There is a shortage of appropriate emergency accommodation for migrants and for those with COVID-19. Medical care is also severely limited.

In Mon district, the only government district hospital does not have an isolation ward or an Intensive Care Unit. It has 53 beds, 50 oxygen cylinders, 13 doctors and 27 nurses to care for 250,260 people.

There are no laboratory facilities; so if anyone is suspected of having the virus, a swab sample is taken from the patient by a medical professional – who should be wearing Personal Protective Equipment (PPE), but officials say PPE isn’t available for health workers yet.

That sample is then put in a medical box and an ambulance carries it to a government laboratory in Dibrugarh, a town 115 kilometres away in the neighbouring state of Assam. This journey takes six hours.

There’s a shortage of appropriate emergency accommodation for migrants and for those with COVID-19. Picture: Getty Images

In Meghalaya, the state administration is also working closely with the traditional tribal political institution, the Rangbah Shnong, to monitor the COVID-19 lockdown.These traditional councils in Meghalaya, like many parts of Northeast India, have established community quarantine measures, organised food relief measures and provisions allotted by the state.

Lapdiang Syiem, a city resident who returned from an out-of-state trip, was in her tenth day of self-isolation in Shillong, the capital of Meghalaya state.

When I spoke with her, she said mechanisms were in place and directives were being followed, but there was a fear of infecting vulnerable groups like taxi drivers and people working to supply essential services.

Syiem said most households were staying indoors, but added that many migrants faced stigma and fear among the community that they would spread COVID-19.

Guwahati is the largest city in Northeast India and it attracts thousands of migrants from both within and outside the region.

In urban centres like Guwahati, residents have been left to carry out relief work and to take care of out-of-state migrants as government and other relief measures are only meant for residents; the problem is that the majority of migrants are left out of any government identification process.

But the national lockdown means many of its seasonal migrant workers are unable to return home.

Across construction sites in Guwahati, contractors have abandoned migrant workers and left them to fend for themselves. Kharguli, a suburb in Eastern Guwahati, is home to many people who work as daily wage earners. Their livelihoods have stopped abruptly.

The national lockdown means many of its seasonal migrant workers are unable to return home. Picture: Getty Images

Residents’ committees, church groups and local municipal ward members have collected money to ensure that around 300 seasonal workers and the poor have dry rations like rice, lentils, oil, potato, tea and sugar.

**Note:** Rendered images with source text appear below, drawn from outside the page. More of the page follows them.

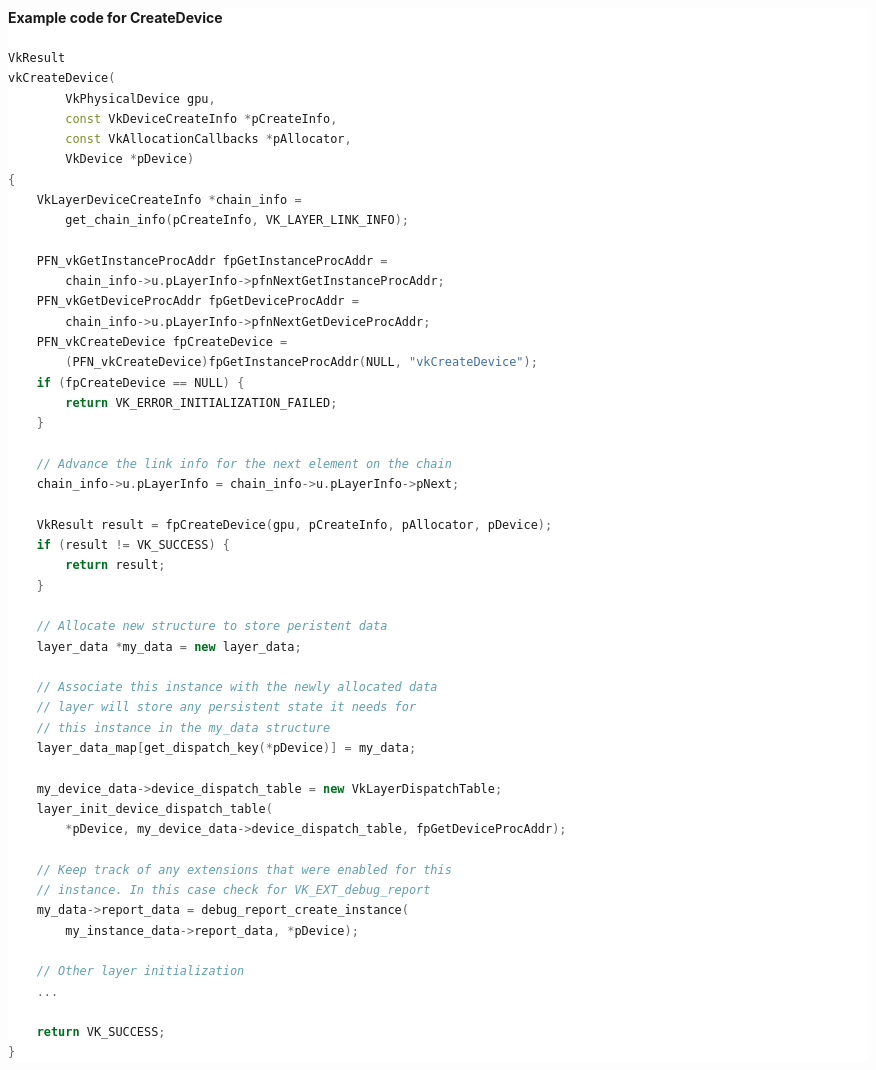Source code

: #### Example code for CreateDevice

```cpp
VkResult 
vkCreateDevice(
        VkPhysicalDevice gpu,
        const VkDeviceCreateInfo *pCreateInfo,
        const VkAllocationCallbacks *pAllocator,
        VkDevice *pDevice)
{
    VkLayerDeviceCreateInfo *chain_info =
        get_chain_info(pCreateInfo, VK_LAYER_LINK_INFO);

    PFN_vkGetInstanceProcAddr fpGetInstanceProcAddr =
        chain_info->u.pLayerInfo->pfnNextGetInstanceProcAddr;
    PFN_vkGetDeviceProcAddr fpGetDeviceProcAddr =
        chain_info->u.pLayerInfo->pfnNextGetDeviceProcAddr;
    PFN_vkCreateDevice fpCreateDevice =
        (PFN_vkCreateDevice)fpGetInstanceProcAddr(NULL, "vkCreateDevice");
    if (fpCreateDevice == NULL) {
        return VK_ERROR_INITIALIZATION_FAILED;
    }

    // Advance the link info for the next element on the chain
    chain_info->u.pLayerInfo = chain_info->u.pLayerInfo->pNext;

    VkResult result = fpCreateDevice(gpu, pCreateInfo, pAllocator, pDevice);
    if (result != VK_SUCCESS) {
        return result;
    }

    // Allocate new structure to store peristent data
    layer_data *my_data = new layer_data;

    // Associate this instance with the newly allocated data
    // layer will store any persistent state it needs for
    // this instance in the my_data structure
    layer_data_map[get_dispatch_key(*pDevice)] = my_data;

    my_device_data->device_dispatch_table = new VkLayerDispatchTable;
    layer_init_device_dispatch_table(
        *pDevice, my_device_data->device_dispatch_table, fpGetDeviceProcAddr);

    // Keep track of any extensions that were enabled for this
    // instance. In this case check for VK_EXT_debug_report
    my_data->report_data = debug_report_create_instance(
        my_instance_data->report_data, *pDevice);

    // Other layer initialization
    ...

    return VK_SUCCESS;
}
```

But getting permission to distribute relief to those in need is a challenge.

Police have been strict in enforcing the lockdown to keep people indoors.

A sociologist based in Guwahati, Dr Sanjay Barbora, says the process of getting this kind of permission from the right people to be able to distribute relief is difficult.

Previously, Dr Barbora worked with relief operations during Assam’s annual floods. At the time, processes were fairly streamlined as NGOs worked in tandem with the administration.

But currently, finding the point of authority in the local administrative system is a challenge in itself. Dr Barbora notes this issue is typical for local bodies and institutions like councils whose decision-making capacity and powers have been taken away during the crisis.

The lockdown has highlighted how power is now centralised with very little connection to those working on the ground.

But Dr Barbora says the experience of stranded migrants in Gunwahati also highlights the effectiveness of “well-organised people doing welfare work out of practice and goodwill”.

It is perhaps an example that could be used across the country to support those migrant workers in need during these unusual and challenging times.